----- TRECHO DA FONTE

A passos lentos, mas determinados, a União Europeia avança rumo à adoção do euro digital, com o qual os mais de 340 milhões de usuários da moeda única poderão realizar transferências e pagamentos correntes. Já faz três anos que o bloco desenha os contornos da versão virtual da moeda, cujo projeto legal a Comissão Europeia revelou no fim de junho.
Dezenas de países do mundo buscam o melhor caminho para criar as suas moedas digitais – o Brasil, por exemplo, é um dos mais avançados na questão e vai lançar os testes com o real digital neste segundo semestre. Mas na UE, o desafio é particularmente complexo: nada menos do que 20 países, com idiomas diferentes, adotam o euro, que também é a segunda divisa mais importante do mundo, atrás do dólar.

----------

■ TAREFA A ■
Transcreva na íntegra o texto sobre o euro digital.

----- DADOS DO EXERCÍCIO

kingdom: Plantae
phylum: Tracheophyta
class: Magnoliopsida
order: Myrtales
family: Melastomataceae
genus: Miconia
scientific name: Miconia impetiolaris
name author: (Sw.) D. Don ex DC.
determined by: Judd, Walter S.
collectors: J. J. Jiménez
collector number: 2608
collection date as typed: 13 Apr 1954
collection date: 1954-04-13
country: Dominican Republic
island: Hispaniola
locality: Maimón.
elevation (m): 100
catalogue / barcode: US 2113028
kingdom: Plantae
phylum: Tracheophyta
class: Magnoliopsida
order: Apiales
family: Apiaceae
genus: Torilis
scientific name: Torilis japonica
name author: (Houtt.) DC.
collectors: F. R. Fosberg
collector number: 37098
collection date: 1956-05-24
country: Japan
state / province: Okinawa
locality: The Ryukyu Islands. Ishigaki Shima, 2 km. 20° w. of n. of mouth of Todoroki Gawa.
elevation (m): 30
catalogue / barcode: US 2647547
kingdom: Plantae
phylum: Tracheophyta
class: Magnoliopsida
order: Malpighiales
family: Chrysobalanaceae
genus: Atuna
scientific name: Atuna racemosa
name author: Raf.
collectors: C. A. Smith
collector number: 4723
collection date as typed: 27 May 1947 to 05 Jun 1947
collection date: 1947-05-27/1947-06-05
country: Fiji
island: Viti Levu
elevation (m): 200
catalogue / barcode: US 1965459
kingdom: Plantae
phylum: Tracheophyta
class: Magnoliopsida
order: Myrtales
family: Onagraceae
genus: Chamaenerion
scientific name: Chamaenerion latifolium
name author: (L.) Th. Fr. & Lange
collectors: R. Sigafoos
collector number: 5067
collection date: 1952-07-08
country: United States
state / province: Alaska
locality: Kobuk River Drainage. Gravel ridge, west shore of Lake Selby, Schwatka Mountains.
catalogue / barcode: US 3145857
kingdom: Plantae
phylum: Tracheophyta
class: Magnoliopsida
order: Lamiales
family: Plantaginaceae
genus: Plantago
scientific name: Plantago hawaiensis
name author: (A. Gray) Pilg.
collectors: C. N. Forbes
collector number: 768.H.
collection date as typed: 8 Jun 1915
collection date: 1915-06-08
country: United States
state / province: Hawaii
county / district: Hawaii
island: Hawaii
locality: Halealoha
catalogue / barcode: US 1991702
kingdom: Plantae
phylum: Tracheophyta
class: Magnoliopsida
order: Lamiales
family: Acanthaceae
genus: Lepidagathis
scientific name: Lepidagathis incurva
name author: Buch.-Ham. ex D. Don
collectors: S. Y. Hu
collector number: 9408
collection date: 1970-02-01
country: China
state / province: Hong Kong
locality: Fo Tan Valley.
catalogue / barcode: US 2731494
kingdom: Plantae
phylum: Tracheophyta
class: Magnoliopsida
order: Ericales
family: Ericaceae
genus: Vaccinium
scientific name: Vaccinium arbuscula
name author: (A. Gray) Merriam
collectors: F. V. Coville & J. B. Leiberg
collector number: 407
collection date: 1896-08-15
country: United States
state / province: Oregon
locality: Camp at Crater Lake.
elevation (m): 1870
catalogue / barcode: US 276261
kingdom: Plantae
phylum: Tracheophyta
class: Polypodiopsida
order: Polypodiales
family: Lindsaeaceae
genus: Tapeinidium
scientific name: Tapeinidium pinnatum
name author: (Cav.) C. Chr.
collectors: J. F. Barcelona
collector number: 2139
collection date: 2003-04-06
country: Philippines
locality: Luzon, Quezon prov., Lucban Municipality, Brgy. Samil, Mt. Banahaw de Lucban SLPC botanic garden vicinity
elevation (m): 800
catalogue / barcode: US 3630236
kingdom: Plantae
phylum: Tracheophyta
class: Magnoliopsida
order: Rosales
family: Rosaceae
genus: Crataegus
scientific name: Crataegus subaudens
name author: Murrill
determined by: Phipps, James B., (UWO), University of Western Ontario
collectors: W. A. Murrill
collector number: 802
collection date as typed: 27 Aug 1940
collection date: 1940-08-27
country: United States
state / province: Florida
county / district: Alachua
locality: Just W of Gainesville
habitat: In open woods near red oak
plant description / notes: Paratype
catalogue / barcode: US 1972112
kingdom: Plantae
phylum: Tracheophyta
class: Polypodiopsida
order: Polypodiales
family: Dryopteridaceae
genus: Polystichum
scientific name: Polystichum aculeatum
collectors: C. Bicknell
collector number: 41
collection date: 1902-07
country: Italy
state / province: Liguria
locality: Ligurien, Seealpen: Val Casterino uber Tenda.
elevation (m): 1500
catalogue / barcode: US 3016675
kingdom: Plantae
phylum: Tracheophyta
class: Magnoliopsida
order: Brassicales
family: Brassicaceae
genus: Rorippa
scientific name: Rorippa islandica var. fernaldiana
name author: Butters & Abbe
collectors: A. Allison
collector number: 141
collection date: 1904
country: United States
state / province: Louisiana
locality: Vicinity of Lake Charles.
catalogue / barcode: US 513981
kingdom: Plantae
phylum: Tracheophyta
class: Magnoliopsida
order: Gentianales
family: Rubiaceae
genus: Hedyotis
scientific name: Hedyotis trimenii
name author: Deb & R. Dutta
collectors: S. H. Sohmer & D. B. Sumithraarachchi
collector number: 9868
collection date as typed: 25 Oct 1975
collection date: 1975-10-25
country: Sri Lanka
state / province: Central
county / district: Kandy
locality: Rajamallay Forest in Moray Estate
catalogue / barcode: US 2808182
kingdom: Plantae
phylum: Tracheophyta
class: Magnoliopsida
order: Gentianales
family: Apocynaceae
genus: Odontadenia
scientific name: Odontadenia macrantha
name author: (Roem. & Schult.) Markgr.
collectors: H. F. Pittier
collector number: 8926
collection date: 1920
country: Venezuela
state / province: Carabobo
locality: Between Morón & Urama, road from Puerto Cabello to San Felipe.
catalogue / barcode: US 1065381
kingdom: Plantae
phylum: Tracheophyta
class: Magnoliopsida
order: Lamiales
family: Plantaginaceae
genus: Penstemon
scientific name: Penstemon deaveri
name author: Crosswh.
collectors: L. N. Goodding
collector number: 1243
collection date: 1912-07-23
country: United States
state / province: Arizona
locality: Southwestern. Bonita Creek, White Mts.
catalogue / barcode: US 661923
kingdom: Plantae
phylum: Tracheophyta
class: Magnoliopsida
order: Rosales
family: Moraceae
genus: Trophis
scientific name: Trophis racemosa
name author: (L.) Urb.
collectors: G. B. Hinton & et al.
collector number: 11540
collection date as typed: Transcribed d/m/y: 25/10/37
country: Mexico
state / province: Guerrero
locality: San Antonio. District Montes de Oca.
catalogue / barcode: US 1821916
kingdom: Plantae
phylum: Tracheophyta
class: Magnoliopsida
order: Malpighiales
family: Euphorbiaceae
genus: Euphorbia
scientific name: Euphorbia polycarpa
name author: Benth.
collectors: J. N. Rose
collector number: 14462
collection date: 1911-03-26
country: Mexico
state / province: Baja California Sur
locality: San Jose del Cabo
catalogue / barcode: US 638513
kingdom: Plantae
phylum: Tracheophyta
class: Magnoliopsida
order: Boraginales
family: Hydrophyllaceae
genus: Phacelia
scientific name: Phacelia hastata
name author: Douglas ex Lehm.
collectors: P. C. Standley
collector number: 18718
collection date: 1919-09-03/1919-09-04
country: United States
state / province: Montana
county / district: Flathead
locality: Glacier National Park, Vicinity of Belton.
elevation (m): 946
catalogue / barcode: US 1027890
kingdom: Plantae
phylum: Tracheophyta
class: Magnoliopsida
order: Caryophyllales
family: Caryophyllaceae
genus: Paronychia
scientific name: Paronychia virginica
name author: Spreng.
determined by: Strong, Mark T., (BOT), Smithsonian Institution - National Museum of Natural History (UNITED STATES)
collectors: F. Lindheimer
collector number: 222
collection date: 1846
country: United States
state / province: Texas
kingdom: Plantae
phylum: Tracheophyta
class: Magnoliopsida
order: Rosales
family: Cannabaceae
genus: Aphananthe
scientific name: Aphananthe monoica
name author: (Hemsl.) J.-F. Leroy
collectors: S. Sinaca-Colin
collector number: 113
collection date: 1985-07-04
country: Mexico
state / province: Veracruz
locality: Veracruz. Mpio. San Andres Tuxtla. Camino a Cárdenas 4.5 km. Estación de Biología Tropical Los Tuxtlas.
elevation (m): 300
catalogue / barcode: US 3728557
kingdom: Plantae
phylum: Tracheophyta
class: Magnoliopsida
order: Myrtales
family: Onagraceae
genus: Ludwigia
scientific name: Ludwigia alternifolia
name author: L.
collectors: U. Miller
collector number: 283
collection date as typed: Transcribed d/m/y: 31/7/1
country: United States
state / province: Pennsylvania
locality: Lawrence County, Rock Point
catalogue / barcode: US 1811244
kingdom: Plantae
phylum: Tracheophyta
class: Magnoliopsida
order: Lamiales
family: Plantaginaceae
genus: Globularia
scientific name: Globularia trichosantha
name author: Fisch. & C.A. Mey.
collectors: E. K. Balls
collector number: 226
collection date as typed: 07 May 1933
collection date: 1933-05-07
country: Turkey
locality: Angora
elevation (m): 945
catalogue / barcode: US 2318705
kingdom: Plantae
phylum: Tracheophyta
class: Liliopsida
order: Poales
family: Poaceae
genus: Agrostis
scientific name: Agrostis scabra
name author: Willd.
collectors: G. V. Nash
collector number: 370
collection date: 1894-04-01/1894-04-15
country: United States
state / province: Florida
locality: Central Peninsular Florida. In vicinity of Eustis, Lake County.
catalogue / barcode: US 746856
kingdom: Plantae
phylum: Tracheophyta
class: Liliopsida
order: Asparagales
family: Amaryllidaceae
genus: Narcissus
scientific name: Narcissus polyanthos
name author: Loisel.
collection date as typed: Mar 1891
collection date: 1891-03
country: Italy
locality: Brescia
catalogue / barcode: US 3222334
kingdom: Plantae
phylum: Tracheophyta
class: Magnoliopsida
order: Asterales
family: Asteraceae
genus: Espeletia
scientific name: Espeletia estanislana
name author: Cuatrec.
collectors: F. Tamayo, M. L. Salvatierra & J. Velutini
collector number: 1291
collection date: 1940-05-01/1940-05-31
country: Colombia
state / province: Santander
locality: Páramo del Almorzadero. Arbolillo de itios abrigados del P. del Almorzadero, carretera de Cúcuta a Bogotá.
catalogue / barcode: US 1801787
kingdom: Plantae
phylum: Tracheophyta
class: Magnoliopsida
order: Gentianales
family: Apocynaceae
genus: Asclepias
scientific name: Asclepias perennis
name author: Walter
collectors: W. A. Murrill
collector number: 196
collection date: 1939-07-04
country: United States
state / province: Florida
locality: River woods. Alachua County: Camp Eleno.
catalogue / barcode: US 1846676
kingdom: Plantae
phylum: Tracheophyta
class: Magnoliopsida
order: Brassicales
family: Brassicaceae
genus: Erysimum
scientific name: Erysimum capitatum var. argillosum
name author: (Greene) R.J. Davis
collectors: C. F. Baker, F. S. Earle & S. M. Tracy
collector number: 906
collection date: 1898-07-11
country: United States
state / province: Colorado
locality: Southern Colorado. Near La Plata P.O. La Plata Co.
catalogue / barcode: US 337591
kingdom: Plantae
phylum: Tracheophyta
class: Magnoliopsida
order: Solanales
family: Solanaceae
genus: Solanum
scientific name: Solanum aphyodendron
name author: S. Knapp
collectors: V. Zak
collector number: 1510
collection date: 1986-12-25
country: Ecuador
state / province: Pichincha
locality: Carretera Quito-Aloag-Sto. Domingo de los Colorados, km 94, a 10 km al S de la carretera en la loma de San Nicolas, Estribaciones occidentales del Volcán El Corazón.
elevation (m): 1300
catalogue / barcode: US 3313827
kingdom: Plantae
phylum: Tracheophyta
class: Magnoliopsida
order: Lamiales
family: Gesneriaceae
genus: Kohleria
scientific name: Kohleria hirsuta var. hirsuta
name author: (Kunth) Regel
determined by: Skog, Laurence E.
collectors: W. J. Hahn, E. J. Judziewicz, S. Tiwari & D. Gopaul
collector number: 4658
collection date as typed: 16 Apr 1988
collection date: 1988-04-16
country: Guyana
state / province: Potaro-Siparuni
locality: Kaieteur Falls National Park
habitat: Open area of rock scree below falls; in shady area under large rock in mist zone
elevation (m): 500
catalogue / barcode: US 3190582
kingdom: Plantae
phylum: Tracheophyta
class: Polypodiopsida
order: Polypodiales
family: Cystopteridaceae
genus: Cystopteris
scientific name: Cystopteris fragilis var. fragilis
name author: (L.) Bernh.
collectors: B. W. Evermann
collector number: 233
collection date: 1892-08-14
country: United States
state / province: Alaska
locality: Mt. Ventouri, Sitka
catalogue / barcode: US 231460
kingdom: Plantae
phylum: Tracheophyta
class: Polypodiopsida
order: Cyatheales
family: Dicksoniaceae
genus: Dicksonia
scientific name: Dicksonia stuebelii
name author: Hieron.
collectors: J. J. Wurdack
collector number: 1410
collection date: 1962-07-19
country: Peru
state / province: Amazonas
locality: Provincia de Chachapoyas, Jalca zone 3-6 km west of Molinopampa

----------

■ TAREFA B ■
Por favor, reproduza palavra por palavra as linhas dos registros, começando pela linha que contém "name author: (Roem. & Schult.) Markgr." e indo até a linha que contém "collectors: P. C. Standley", incluindo as duas.

■ RESPOSTA FINAL A ■
A passos lentos, mas determinados, a União Europeia avança rumo à adoção do euro digital, com o qual os mais de 340 milhões de usuários da moeda única poderão realizar transferências e pagamentos correntes. Já faz três anos que o bloco desenha os contornos da versão virtual da moeda, cujo projeto legal a Comissão Europeia revelou no fim de junho.
Dezenas de países do mundo buscam o melhor caminho para criar as suas moedas digitais – o Brasil, por exemplo, é um dos mais avançados na questão e vai lançar os testes com o real digital neste segundo semestre. Mas na UE, o desafio é particularmente complexo: nada menos do que 20 países, com idiomas diferentes, adotam o euro, que também é a segunda divisa mais importante do mundo, atrás do dólar.

■ RESPOSTA FINAL B ■
name author: (Roem. & Schult.) Markgr.
collectors: H. F. Pittier
collector number: 8926
collection date: 1920
country: Venezuela
state / province: Carabobo
locality: Between Morón & Urama, road from Puerto Cabello to San Felipe.
catalogue / barcode: US 1065381
kingdom: Plantae
phylum: Tracheophyta
class: Magnoliopsida
order: Lamiales
family: Plantaginaceae
genus: Penstemon
scientific name: Penstemon deaveri
name author: Crosswh.
collectors: L. N. Goodding
collector number: 1243
collection date: 1912-07-23
country: United States
state / province: Arizona
locality: Southwestern. Bonita Creek, White Mts.
catalogue / barcode: US 661923
kingdom: Plantae
phylum: Tracheophyta
class: Magnoliopsida
order: Rosales
family: Moraceae
genus: Trophis
scientific name: Trophis racemosa
name author: (L.) Urb.
collectors: G. B. Hinton & et al.
collector number: 11540
collection date as typed: Transcribed d/m/y: 25/10/37
country: Mexico
state / province: Guerrero
locality: San Antonio. District Montes de Oca.
catalogue / barcode: US 1821916
kingdom: Plantae
phylum: Tracheophyta
class: Magnoliopsida
order: Malpighiales
family: Euphorbiaceae
genus: Euphorbia
scientific name: Euphorbia polycarpa
name author: Benth.
collectors: J. N. Rose
collector number: 14462
collection date: 1911-03-26
country: Mexico
state / province: Baja California Sur
locality: San Jose del Cabo
catalogue / barcode: US 638513
kingdom: Plantae
phylum: Tracheophyta
class: Magnoliopsida
order: Boraginales
family: Hydrophyllaceae
genus: Phacelia
scientific name: Phacelia hastata
name author: Douglas ex Lehm.
collectors: P. C. Standley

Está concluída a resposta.